Fabien, quinze ans, est interné dans un centre psychiatrique. Son médecin, semblant croire aux vertus thérapeutiques de l’écriture, lui fournit cahiers et stylos avec pour consigne de raconter ce qui lui est arrivé l’année précédente. Fabien consent à l’exercice mais prévient, un peu bravache, qu’« il sera question d’effraction, paires de claques, mort naturelle, et [que] quelque chose pourrait brûler ». En attendant de détailler ces moments redoutables, il plante le décor. En1992, il est en cinquième, pensionnaire dans un collège privé du Nord-Est de la France. Mauvais élève, insolent, solitaire, il est régulièrement convoqué chez la principale, collectionne les heures de colle, mais rien ne semble l’atteindre, pas davantage que les reproches de ses parents qui ne s’entendent plus. Marginal à l’école, il redoute encore plus les fins de semaine à la maison entre une mère irascible chronique et un père démissionnaire. Pourtant, son journal rétrospectif est loin d’être sombre, et, malgré une désinvolture affichée, l’adolescent possède une acuité exceptionnelle pour croquer avec humour ses camarades, portraiturer ses professeurs avec ironie, et décrire sa famille sans concession, toujours avec une dose d’empathie et d’exaspération mêlées. La chronique au jour le jour nous rapproche au fil des pages du drame qui explique sa présence au centre de soins, mais Fabien diffère l’aveu, tout en semant inconsciemment des indices qui font pressentir une réalité insupportable à admettre qu’il dissimule derrière le paravent du rire ou s’en protège en se réfugiant dans son « fort intérieur ». Car les cahiers qu’il remplit ne contiennent pas seulement une narration distanciée des faits, ils glissent vers le journal intime, où se révèle l’autoportrait d’un garçon à la sensibilité à fleur de peau, sincère et désarmant, qui érige l’imagination en rempart contre la tragédie intérieure.

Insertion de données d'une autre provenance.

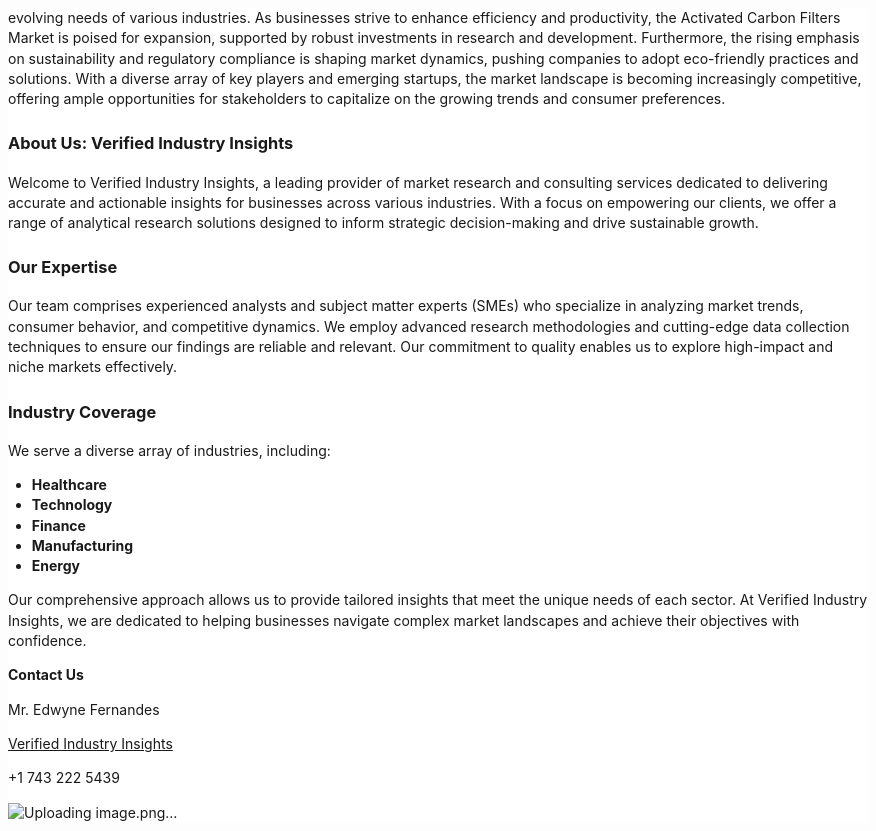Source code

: evolving needs of various industries. As businesses strive to enhance efficiency and productivity, the Activated Carbon Filters Market is poised for expansion, supported by robust investments in research and development. Furthermore, the rising emphasis on sustainability and regulatory compliance is shaping market dynamics, pushing companies to adopt eco-friendly practices and solutions. With a diverse array of key players and emerging startups, the market landscape is becoming increasingly competitive, offering ample opportunities for stakeholders to capitalize on the growing trends and consumer preferences.</p><h3>About Us: Verified Industry Insights</h3><p>Welcome to Verified Industry Insights, a leading provider of market research and consulting services dedicated to delivering accurate and actionable insights for businesses across various industries. With a focus on empowering our clients, we offer a range of analytical research solutions designed to inform strategic decision-making and drive sustainable growth.</p><h3>Our Expertise</h3><p>Our team comprises experienced analysts and subject matter experts (SMEs) who specialize in analyzing market trends, consumer behavior, and competitive dynamics. We employ advanced research methodologies and cutting-edge data collection techniques to ensure our findings are reliable and relevant. Our commitment to quality enables us to explore high-impact and niche markets effectively.</p><h3>Industry Coverage</h3><p>We serve a diverse array of industries, including:</p><ul><li><strong>Healthcare</strong></li><li><strong>Technology</strong></li><li><strong>Finance</strong></li><li><strong>Manufacturing</strong></li><li><strong>Energy</strong></li></ul><p>Our comprehensive approach allows us to provide tailored insights that meet the unique needs of each sector. At Verified Industry Insights, we are dedicated to helping businesses navigate complex market landscapes and achieve their objectives with confidence.</p><p><strong>Contact Us</strong></p><p>Mr. Edwyne Fernandes</p><p><a href="https://www.verifiedindustryinsights.com/">Verified Industry Insights</a></p><p>+1 743 222 5439</p>
![Uploading image.png…]()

Maria Pourchet endosse l’individualité de son personnage, dont le réalisme subjectif est contenu dans une écriture au cordeau, tissant un récit sans temps mort qui tient le lecteur en haleine jusqu’au bout. « Champion » est un roman à la fois bouleversant et plein d’humour, qui va chercher dans les détails les plus infimes de la perception les signes de la perte et les moyens de survie à la portée d’un garçon de quinze ans.